A desintegração do sistema
Na política em vigor desde 2003, a curva de produção planejada envolvia a autossuficiência, a expansão da capacidade de produção de derivados e a ampliação da indústria de fornecedores brasileiros, preparando-os para atender à produção de petróleo. “O Brasil tem chance de passar de 15º para o posto de sexta ou sétima maior reserva de petróleo do mundo”, ressalta o ex-presidente da Petrobras. “E este volume de petróleo abre uma enorme possibilidade para o país, se houver uma política para aproveitá-lo.”
O modelo atual, entre outras deficiências, já não abrange a atividade de refino. A Petrobras atingiu a produção de 2,6 milhões de barris por dia no Brasil, sendo 2,3 milhões consumidos no parque próprio de refinarias, para uma demanda no país entre 2,4 milhões e 2,5 milhões de barris/dia. “Ou seja, uma situação que estava equilibrando refino e produção”, afirma o economista.
Atualmente, a política de refino visa manter os preços de derivados associados, mas criando condições para que a estatal diminua sua responsabilidade no mercado e abra espaço para importações. “Os contratos eram 100% da demanda dos distribuiores, mas, hoje, a empresa não se compromete mais com o atendimento total”, diz. “Esse quadro permite que, mais adiante, os investimentos ocorram em modelo semelhante ao da Refinaria Alberto Pasqualini (Refap), que atua no Rio Grande do Sul em parceria com a Repsol (de origem espanhola).”
Finalmente, o desmembramento do sistema trouxe o esvaziamento da política de conteúdo nacional, que previa um percentual mínimo de aquisições de itens e subitens de fornecedores no país. “Houve uma drástica redução desse conteúdo para os novos leilões. Abre-se o mercado e mata-se qualquer oportunidade da politica de conteúdo nacional”, afirma Gabrielli. “A Petrobras é reconhecida mundialmente pela sua experiência em exploração em águas profundas, tendo construído uma relação intensa com fornecedores de produtos e serviços, e com um mercado interno crescente. Criamos uma situação quase única, que está se perdendo.”
A regulação, elaborada em 2010, visava transformar de forma ampla o país, a partir dos ganhos na área de óleo e gás, especialmente a partir do grande potencial das reservas do pré-sal descobertas em 2006. Para isso, a política foi contruída sobre pilares estratégicos: ampliou-se a parte da renda do setor a ser apropriada pelo Estado; criou-se um fundo social, para destinar parte da renda petroleira a demandas nacionais, e também à inovação tecnológica. Em 2015, a estatal recebeu o prêmio da Offshore Technology Conference (OTC) – Distinguished Achievement Award for Companies, Organizations, and Institution –, o principal do setor petroleiro, em reconhecimento às tecnologias de ponta desenvolvidas para a produção da camada pré-sal.

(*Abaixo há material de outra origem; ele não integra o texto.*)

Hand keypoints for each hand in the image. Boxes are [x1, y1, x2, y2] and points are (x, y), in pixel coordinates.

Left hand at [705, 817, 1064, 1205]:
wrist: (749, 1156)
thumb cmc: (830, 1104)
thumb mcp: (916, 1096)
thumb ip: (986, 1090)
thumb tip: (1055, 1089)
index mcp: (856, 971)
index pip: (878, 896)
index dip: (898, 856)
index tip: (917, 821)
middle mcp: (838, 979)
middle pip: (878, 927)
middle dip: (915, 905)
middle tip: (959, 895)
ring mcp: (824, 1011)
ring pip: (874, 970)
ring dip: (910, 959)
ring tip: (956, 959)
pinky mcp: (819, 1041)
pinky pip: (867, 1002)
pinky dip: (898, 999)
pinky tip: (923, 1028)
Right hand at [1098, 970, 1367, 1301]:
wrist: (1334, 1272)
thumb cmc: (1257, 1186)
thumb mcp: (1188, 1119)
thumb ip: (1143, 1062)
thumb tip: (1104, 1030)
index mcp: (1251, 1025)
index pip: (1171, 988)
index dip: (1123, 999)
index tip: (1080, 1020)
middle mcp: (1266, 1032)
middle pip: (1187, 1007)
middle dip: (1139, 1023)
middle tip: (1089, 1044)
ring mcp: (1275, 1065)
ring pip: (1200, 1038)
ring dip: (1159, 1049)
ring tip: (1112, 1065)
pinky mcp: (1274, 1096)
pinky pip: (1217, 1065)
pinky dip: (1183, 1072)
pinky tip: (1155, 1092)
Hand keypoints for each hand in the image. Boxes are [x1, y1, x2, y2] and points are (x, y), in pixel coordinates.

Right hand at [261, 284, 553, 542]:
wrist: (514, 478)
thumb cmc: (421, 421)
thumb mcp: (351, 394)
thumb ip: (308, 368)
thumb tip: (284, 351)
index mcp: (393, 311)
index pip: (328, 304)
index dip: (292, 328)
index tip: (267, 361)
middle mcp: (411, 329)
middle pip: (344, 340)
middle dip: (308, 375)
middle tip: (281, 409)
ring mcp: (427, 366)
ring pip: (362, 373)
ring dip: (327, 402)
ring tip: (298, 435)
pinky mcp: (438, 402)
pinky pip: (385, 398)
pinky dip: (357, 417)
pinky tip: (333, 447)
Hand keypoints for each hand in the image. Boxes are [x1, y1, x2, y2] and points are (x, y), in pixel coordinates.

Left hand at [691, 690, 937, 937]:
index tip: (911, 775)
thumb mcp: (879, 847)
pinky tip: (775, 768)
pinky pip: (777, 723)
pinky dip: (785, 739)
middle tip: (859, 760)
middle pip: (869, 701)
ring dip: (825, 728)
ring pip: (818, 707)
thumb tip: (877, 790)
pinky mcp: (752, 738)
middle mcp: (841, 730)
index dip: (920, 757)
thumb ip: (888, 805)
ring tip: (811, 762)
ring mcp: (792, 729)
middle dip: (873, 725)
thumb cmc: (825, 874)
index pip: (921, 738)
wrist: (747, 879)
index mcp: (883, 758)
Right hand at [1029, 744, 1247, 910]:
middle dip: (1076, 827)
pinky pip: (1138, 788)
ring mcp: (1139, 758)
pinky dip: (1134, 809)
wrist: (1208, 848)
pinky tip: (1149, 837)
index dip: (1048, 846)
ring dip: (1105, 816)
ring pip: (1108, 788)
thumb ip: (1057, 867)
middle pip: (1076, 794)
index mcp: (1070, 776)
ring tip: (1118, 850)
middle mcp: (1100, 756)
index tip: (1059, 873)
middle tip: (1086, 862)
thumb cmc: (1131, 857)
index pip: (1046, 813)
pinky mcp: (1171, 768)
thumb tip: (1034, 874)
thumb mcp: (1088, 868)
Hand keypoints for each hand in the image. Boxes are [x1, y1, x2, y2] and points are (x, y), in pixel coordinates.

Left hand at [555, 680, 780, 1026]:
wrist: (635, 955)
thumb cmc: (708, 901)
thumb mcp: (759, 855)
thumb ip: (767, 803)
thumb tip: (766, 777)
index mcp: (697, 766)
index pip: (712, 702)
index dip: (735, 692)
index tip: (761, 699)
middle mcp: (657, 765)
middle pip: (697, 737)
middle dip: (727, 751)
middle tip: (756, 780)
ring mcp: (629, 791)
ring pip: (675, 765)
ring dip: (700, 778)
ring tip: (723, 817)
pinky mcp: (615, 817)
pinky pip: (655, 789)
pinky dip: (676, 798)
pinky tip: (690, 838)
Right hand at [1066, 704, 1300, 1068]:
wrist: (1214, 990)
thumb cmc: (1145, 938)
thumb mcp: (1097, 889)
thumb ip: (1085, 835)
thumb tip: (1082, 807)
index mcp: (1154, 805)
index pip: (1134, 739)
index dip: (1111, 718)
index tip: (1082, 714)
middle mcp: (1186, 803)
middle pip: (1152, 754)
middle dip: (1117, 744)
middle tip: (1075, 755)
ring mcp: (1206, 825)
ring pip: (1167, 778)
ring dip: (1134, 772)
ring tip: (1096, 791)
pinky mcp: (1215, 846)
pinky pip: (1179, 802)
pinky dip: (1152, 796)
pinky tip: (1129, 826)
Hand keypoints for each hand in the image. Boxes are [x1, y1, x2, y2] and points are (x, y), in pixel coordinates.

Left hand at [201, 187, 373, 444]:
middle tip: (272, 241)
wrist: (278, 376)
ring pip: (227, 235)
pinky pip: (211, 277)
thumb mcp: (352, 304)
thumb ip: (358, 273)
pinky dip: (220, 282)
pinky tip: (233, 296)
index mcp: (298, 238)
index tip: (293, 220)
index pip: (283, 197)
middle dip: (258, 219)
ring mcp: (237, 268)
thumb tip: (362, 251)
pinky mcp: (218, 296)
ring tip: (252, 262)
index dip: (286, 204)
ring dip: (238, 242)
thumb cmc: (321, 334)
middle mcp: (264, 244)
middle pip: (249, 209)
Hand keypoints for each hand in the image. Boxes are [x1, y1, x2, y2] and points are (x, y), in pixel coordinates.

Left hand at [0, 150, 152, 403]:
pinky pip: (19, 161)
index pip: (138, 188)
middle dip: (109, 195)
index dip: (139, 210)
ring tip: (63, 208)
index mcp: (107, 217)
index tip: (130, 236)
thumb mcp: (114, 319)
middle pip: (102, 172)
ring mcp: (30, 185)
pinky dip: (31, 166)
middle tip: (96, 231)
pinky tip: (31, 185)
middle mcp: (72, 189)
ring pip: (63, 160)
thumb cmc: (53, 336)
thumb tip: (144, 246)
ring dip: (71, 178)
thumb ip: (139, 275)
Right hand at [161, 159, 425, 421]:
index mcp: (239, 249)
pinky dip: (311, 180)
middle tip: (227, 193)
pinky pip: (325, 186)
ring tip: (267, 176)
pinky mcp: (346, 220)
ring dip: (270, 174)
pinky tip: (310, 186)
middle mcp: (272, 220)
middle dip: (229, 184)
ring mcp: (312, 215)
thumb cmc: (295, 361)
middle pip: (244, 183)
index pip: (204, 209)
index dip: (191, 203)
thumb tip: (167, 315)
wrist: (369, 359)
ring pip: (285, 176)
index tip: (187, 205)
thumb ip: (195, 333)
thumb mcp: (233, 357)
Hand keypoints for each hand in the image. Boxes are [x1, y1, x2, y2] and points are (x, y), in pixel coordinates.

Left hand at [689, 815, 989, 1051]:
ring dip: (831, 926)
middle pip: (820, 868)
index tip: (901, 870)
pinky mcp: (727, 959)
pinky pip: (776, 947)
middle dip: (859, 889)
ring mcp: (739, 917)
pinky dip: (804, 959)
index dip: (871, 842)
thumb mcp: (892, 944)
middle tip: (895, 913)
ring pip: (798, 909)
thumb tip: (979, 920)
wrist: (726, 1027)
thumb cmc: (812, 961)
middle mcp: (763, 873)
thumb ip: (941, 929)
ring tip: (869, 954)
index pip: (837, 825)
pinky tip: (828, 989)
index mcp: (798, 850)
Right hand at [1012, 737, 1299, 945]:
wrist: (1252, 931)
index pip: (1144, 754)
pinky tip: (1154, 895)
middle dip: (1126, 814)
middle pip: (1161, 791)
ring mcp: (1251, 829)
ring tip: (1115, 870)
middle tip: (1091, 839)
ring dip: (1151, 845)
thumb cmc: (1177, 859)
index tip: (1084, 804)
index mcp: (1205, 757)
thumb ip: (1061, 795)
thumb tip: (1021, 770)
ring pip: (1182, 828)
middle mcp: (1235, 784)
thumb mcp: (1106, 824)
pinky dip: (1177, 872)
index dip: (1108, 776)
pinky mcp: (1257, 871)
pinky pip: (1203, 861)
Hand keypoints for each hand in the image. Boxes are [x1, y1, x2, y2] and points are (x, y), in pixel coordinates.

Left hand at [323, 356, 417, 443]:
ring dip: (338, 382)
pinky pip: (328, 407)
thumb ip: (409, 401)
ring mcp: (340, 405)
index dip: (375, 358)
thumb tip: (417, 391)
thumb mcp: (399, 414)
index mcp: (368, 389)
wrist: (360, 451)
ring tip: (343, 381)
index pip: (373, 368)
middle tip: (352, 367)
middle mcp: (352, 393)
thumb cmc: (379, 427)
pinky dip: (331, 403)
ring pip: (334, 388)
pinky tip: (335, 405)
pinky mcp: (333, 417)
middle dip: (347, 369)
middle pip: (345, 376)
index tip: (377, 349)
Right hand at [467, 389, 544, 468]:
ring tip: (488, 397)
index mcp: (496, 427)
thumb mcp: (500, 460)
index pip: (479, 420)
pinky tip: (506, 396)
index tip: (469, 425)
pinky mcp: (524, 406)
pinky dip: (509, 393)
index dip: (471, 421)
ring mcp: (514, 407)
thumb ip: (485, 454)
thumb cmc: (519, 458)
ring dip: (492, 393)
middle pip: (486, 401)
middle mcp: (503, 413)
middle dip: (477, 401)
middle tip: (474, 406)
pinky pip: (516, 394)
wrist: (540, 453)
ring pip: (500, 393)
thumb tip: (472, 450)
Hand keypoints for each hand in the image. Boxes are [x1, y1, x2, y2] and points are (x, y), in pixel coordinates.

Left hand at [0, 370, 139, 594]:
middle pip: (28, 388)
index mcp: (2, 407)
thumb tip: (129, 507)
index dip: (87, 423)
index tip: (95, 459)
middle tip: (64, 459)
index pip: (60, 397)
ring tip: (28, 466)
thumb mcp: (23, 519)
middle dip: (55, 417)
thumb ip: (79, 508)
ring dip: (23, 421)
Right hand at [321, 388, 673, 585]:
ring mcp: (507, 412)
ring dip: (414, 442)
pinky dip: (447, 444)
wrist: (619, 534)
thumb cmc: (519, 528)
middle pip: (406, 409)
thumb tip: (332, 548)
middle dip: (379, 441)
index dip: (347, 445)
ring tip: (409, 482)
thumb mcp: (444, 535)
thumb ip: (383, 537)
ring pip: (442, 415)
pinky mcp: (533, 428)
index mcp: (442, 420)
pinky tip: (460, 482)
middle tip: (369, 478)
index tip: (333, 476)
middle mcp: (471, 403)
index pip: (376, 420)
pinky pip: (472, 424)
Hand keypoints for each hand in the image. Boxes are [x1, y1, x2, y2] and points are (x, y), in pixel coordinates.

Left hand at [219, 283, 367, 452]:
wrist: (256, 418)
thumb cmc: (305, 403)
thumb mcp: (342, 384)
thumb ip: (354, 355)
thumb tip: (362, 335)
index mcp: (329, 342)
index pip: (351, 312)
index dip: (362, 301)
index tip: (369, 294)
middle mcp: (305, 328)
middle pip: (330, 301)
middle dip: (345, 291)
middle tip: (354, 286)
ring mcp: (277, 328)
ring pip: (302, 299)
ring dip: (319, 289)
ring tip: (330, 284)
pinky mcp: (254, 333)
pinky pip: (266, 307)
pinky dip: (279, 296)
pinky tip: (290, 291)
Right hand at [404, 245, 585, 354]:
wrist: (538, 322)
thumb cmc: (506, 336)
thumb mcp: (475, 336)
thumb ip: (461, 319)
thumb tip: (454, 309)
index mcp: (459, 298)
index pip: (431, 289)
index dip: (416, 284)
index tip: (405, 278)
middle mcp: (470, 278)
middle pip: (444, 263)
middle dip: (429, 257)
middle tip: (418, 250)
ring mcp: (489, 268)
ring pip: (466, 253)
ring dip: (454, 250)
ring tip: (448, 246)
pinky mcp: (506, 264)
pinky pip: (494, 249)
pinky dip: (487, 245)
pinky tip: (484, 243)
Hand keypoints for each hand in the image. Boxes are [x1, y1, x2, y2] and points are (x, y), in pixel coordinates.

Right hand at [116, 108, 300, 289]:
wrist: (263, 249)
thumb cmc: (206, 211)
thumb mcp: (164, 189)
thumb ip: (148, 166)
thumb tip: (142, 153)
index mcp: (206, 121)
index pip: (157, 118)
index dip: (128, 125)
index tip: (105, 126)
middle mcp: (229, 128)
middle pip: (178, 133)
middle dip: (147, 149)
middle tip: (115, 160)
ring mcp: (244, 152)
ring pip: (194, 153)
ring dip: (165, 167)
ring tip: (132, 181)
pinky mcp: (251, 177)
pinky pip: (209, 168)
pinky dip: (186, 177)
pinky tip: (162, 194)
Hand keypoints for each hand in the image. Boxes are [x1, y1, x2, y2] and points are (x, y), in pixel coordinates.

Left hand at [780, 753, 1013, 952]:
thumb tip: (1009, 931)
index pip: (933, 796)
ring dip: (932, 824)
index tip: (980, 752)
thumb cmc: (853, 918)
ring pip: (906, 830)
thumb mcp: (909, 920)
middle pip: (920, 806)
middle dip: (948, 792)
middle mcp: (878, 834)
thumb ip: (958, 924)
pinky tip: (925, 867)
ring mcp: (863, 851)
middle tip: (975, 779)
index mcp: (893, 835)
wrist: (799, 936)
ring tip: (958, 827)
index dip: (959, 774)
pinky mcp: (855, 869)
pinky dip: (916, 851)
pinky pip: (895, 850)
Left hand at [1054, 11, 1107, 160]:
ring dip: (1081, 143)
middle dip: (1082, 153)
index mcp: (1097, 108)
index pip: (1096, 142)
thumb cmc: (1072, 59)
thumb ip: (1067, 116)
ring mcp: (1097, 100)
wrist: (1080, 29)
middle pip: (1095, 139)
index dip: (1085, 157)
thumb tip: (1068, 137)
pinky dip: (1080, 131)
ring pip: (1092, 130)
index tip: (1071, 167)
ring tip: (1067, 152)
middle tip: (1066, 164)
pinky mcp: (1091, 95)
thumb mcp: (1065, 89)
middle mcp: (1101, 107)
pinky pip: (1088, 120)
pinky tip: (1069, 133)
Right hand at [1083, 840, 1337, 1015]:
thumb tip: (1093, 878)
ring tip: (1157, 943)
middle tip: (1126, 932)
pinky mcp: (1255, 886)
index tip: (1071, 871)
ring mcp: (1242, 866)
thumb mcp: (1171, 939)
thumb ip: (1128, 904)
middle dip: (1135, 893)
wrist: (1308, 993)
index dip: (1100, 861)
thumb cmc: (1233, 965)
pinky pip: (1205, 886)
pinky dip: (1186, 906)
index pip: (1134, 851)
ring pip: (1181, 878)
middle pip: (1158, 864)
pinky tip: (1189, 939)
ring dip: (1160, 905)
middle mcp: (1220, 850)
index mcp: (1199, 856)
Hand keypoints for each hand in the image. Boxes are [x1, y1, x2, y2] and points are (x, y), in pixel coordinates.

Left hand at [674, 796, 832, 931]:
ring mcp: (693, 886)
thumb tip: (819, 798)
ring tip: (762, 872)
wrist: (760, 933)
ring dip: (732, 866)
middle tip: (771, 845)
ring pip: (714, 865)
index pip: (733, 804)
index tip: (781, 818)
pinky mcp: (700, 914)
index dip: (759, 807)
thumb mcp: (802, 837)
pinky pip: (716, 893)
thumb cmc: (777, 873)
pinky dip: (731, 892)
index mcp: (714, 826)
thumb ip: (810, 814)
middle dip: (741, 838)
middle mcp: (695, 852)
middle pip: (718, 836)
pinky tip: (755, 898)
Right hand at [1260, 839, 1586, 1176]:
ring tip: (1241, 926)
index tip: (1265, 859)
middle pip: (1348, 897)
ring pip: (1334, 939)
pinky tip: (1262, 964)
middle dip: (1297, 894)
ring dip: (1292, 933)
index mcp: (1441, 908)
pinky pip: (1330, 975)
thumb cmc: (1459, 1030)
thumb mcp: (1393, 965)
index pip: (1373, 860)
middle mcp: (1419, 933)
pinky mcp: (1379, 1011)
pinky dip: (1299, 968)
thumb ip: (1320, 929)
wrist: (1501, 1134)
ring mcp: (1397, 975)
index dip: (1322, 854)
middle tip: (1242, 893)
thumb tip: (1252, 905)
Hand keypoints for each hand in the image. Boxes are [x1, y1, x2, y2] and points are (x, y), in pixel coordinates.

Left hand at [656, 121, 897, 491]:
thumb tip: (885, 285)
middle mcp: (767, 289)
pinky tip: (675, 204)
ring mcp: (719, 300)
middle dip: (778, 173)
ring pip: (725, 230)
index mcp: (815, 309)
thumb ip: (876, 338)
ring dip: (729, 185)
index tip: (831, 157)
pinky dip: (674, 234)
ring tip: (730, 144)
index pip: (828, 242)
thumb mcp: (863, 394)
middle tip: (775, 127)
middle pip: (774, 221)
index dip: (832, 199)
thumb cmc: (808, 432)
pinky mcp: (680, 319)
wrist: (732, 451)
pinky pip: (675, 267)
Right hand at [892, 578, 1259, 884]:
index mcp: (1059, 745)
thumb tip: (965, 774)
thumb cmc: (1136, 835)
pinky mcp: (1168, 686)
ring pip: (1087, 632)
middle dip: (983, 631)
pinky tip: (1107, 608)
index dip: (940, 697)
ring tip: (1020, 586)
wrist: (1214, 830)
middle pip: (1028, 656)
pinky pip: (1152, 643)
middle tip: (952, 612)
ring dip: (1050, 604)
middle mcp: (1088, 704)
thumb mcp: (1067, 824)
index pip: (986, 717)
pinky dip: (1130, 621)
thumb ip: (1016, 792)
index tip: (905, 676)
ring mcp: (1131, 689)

A exclusividade da Petrobras como operadora única, derrubada no governo Temer, era o elemento chave para escolha da tecnologia e para acumulação de conhecimento científico e tecnológico, bem como para a integração da empresa e a política de conteúdo nacional. A estimativa é que o complexo integrado fosse responsável por 10% a 12% de toda a geração de renda e por cerca de 20% da formação bruta de capital fixo no país, com um 1,8% de taxa de crescimento do PIB a cada ano. “Tudo isso está hoje desmontado”, lamenta.